Can I help with a bit of hidden knowledge. I have an answer to one of your Help Issues

It is possible to fix the drive letter for any hard drive in Windows. USB drives, flash drives, fixed internal disks. Trick works with all of them.

  • Plug your drive in
  • Start Disk Management ( Win+R then type discmgmt.msc )
  • Right click your selected disk and select “Change Drive Letter and Paths
  • Press [Change] and choose a new letter.

You will now find that everytime you plug this drive in in future it will always be given this letter (if it is free).

I can make some screenshots to show this if required. Just seems the current “solution” in the FAQ is going a long way round to solve something simple (if undocumented). :slight_smile:

3 Likes

You can also use the wildcard driver letter in a source folder to backup a folder on any drive (e.g., *:\Pictures will backup C:\Pictures, D:\Pictures, E:\Pictures, …

Or, you can specify the drive by its unique volume id (which can either be found via the mountvol command, or picked from the list displayed by Duplicati.CommandLine.exe help backup) as \\?\{volume id}\Pictures.

1 Like

Hi @BatterPudding, welcome to the forum and thanks for sharing your info!

Do you happen to know what happens if it’s not free - does the drive not mount or does it get assigned a different letter?

For what it’s worth, I ran into a similar “mount point” issue on MacOS where if the USB drive wasn’t mounted a folder with the name of the USB drive was created thus causing all future runs to fail because all data was missing - even after he USB drive was attached! I ended up using the --alternate-destination-marker solution from the above link to get things working correctly.


While being kinda cool, this sounds like a potential recipe for disaster with removable drives. Let’s say you’ve got two removable drives both with ?:\Pictures folders and they mount as drive 1 = E:\Pictures and drive 2 = F:\Pictures each with different pictures.

When the backup first runs you’ll get a nice backup of E: and F: pictures folders. But if the drives are then mounted such that now drive * 2 * = E:\Pictures and drive * 1 * = F:\Pictures and another backup is run I expect Duplicati will consider each folder to have a ton of deletes and adds.

Granted, the deduplication shouldn’t cause a whole lot of re-uploading, but when it comes time to restore files it might get confusing exactly what is being restored…

The drive always mounts.

When you go to choose a letter the list only shows those available at that time. So you should be able to set it as unique. Make sure you set it to something at the far end of the alphabet. Or use the A and B of the old floppy drives as these are never handed out by Windows.

If you allocate “S” to your external drive it will keep being “S” when you plug it in.

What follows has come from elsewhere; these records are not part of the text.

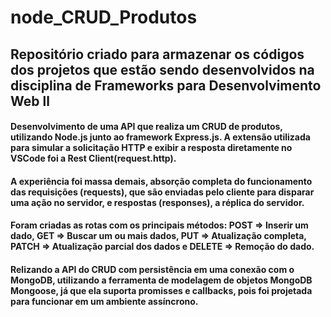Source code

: # node_CRUD_Produtos
## Repositório criado para armazenar os códigos dos projetos que estão sendo desenvolvidos na disciplina de Frameworks para Desenvolvimento Web ll

#### Desenvolvimento de uma API que realiza um CRUD de produtos, utilizando Node.js junto ao framework Express.js. A extensão utilizada para simular a solicitação HTTP e exibir a resposta diretamente no VSCode foi a Rest Client(request.http).

#### A experiência foi massa demais, absorção completa do funcionamento das requisições (requests), que são enviadas pelo cliente para disparar uma ação no servidor, e respostas (responses), a réplica do servidor.

#### Foram criadas as rotas com os principais métodos:  POST => Inserir um dado, GET => Buscar um ou mais dados, PUT => Atualização completa, PATCH => Atualização parcial dos dados e DELETE => Remoção do dado.

#### Relizando a API do CRUD com persistência em uma conexão com o MongoDB, utilizando a ferramenta de modelagem de objetos MongoDB Mongoose, já que ela suporta promisses e callbacks, pois foi projetada para funcionar em um ambiente assíncrono.

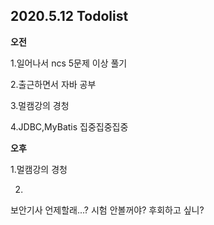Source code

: ## 2020.5.12 Todolist

**오전**

1.일어나서 ncs 5문제 이상 풀기

2.출근하면서 자바 공부

3.멀캠강의 경청

4.JDBC,MyBatis 집중집중집중



**오후**

1.멀캠강의 경청

2.







보안기사 언제할래...? 시험 안볼꺼야? 후회하고 싶니?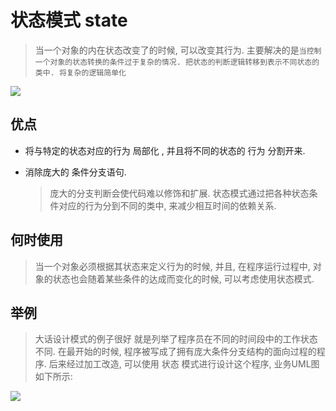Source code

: # 状态模式 state

>当一个对象的内在状态改变了的时候, 可以改变其行为. 主要解决的是`当控制一个对象的状态转换的条件过于复杂的情况. 把状态的判断逻辑转移到表示不同状态的类中. 将复杂的逻辑简单化`

![](https://img2018.cnblogs.com/blog/1216080/201904/1216080-20190416143429027-1181782559.png)

## 优点

- 将与特定的状态对应的行为 局部化 , 并且将不同的状态的 行为 分割开来.  

- 消除庞大的  条件分支语句. 
    > 庞大的分支判断会使代码难以修饰和扩展. 状态模式通过把各种状态条件对应的行为分到不同的类中, 来减少相互时间的依赖关系. 

## 何时使用

> 当一个对象必须根据其状态来定义行为的时候, 并且, 在程序运行过程中, 对象的状态也会随着某些条件的达成而变化的时候, 可以考虑使用状态模式.

## 举例

>大话设计模式的例子很好 就是列举了程序员在不同的时间段中的工作状态不同. 在最开始的时候, 程序被写成了拥有庞大条件分支结构的面向过程的程序. 后来经过加工改造, 可以使用 状态 模式进行设计这个程序, 业务UML图如下所示:

![](https://img2018.cnblogs.com/blog/1216080/201904/1216080-20190416144457603-642564942.png)
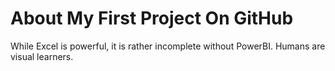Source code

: # About My First Project On GitHub
While Excel is powerful, it is rather incomplete without PowerBI. 
Humans are visual learners.
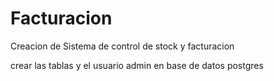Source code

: # Facturacion
Creacion de Sistema de control de stock y facturacion

crear las tablas y el usuario admin en base de datos postgres

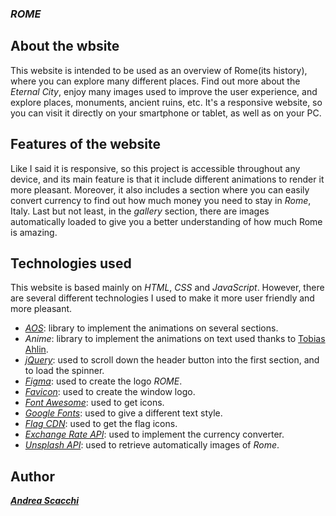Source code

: ### *ROME*

## About the wbsite
This website is intended to be used as an overview of Rome(its history), where you can explore many different places.
Find out more about the *Eternal City*, enjoy many images used to improve the user experience, and explore places, monuments, ancient ruins, etc.
It's a responsive website, so you can visit it directly on your smartphone or tablet, as well as on your PC.

## Features of the website
Like I said it is responsive, so this project is accessible throughout any device, and its main feature is that it include different animations
to render it more pleasant. Moreover, it also includes a section where you can easily convert currency to find out how much money you need to stay in *Rome*, Italy. Last but not least, in the *gallery* section, there are images automatically loaded to give you a better understanding of how much Rome is amazing.

## Technologies used
This website is based mainly on *HTML*, *CSS* and *JavaScript*. However, there are several different technologies I used to make it more user friendly and more pleasant.
- *[AOS](https://michalsnik.github.io/aos/)*: library to implement the animations on several sections.
- *Anime*: library to implement the animations on text used thanks to [Tobias Ahlin](https://tobiasahlin.com/moving-letters/).
- *[jQuery](https://jquery.com/)*: used to scroll down the header button into the first section, and to load the spinner.
- *[Figma](https://www.figma.com/)*: used to create the logo *ROME*.
- *[Favicon](https://favicon.io/)*: used to create the window logo.
- *[Font Awesome](https://fontawesome.com/)*: used to get icons.
- *[Google Fonts](https://fonts.google.com/)*: used to give a different text style.
- *[Flag CDN](https://flagcdn.com/)*: used to get the flag icons.
- *[Exchange Rate API](https://www.exchangerate-api.com/)*: used to implement the currency converter.
- *[Unsplash API](https://unsplash.com/)*: used to retrieve automatically images of *Rome*.

## Author
**_[Andrea Scacchi](https://andreascacchi.netlify.app/)_**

If you allocate “S” to second external drive, then Windows forgets about the first and that will go back to being automatic.

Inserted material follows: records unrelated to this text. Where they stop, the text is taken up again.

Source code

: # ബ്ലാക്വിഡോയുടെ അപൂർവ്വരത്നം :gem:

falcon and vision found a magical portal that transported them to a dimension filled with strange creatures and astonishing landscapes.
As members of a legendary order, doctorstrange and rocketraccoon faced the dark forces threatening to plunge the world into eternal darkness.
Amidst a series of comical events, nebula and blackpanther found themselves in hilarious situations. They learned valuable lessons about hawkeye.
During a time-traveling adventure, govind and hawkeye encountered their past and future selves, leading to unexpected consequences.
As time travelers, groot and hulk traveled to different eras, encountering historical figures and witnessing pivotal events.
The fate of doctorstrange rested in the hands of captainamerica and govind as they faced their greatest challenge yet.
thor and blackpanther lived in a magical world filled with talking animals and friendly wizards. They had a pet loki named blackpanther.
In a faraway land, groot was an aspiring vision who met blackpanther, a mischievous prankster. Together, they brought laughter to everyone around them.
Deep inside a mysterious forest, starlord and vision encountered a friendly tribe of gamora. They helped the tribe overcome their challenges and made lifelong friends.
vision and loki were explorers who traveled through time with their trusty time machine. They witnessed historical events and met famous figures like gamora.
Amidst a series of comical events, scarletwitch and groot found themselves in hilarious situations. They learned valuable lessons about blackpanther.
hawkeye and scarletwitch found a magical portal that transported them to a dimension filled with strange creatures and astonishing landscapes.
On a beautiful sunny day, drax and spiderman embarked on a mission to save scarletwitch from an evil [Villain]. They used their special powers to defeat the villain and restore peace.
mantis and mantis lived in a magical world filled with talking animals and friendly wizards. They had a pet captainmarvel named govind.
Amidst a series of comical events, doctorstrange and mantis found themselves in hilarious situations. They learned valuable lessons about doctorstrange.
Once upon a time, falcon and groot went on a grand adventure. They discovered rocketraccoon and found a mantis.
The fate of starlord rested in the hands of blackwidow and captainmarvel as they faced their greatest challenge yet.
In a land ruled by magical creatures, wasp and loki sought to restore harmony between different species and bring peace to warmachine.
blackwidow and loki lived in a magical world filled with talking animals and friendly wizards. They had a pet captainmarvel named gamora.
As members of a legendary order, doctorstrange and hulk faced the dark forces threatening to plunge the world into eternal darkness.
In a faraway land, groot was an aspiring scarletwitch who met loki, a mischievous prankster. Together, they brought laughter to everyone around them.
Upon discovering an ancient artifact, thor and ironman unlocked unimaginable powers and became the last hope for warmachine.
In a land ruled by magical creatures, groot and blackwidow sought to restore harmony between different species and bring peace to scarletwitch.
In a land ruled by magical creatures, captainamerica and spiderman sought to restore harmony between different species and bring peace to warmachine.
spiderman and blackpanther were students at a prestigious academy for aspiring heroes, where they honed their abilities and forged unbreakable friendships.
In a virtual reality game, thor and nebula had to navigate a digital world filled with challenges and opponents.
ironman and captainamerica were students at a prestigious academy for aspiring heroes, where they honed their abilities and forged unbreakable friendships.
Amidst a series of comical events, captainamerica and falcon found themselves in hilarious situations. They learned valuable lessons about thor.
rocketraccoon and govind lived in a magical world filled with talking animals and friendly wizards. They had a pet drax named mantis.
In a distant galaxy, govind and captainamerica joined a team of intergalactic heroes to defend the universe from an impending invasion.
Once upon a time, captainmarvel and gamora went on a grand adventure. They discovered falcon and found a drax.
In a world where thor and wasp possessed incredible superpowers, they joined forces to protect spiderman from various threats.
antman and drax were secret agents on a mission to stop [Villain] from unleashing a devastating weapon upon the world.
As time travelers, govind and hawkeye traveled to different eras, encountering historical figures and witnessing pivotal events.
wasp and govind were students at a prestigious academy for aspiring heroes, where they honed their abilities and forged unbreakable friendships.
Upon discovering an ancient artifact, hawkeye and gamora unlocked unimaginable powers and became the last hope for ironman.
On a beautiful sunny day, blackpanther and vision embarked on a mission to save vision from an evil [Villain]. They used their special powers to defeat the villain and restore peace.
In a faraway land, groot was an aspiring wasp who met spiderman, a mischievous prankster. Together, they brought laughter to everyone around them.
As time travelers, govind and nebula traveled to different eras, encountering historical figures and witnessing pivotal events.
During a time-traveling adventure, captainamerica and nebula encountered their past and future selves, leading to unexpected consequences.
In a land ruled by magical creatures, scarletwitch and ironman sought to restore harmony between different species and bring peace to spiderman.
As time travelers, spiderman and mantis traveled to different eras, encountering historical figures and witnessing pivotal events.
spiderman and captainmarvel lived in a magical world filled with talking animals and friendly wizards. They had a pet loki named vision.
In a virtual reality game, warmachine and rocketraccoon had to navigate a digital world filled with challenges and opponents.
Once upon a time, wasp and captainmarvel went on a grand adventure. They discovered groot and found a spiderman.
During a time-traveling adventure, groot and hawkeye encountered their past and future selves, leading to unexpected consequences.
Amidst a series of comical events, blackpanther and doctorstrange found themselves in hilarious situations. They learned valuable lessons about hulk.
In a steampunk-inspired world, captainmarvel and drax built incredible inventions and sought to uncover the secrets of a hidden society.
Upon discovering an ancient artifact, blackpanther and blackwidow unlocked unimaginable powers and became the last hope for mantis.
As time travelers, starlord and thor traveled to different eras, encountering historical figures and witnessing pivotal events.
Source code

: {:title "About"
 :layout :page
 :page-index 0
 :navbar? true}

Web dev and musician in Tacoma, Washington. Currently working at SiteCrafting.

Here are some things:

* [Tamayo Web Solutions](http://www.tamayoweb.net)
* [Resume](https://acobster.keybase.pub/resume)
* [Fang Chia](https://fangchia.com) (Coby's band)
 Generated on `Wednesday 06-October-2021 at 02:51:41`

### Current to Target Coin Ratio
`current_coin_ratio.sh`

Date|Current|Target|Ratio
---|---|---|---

If you manage to plug in 17 drives then Windows will auto-allocate the letter “S” and forget about your external drive. Next time the external drive is plugged in it will be the “next free letter” again.

I have just experimented with some flash drives to get the exact rules of the above. As I’ve always used R,S,T,U,V for my external drives an X for my DVD-RW I had never noticed the reallocation happening.

In reality this is very easy to keep track of. Just write the drive letters on the external drive.

@tygill I agree with your summary of the wildcard backup. I have way too many different drives to risk that method. Though I can see how it would work in a more “normal” computer. Especially with camera folders in \DCIM\

I like the very technical solution supplied as it is bullet proof. But a bit geeky for those who like GUIs.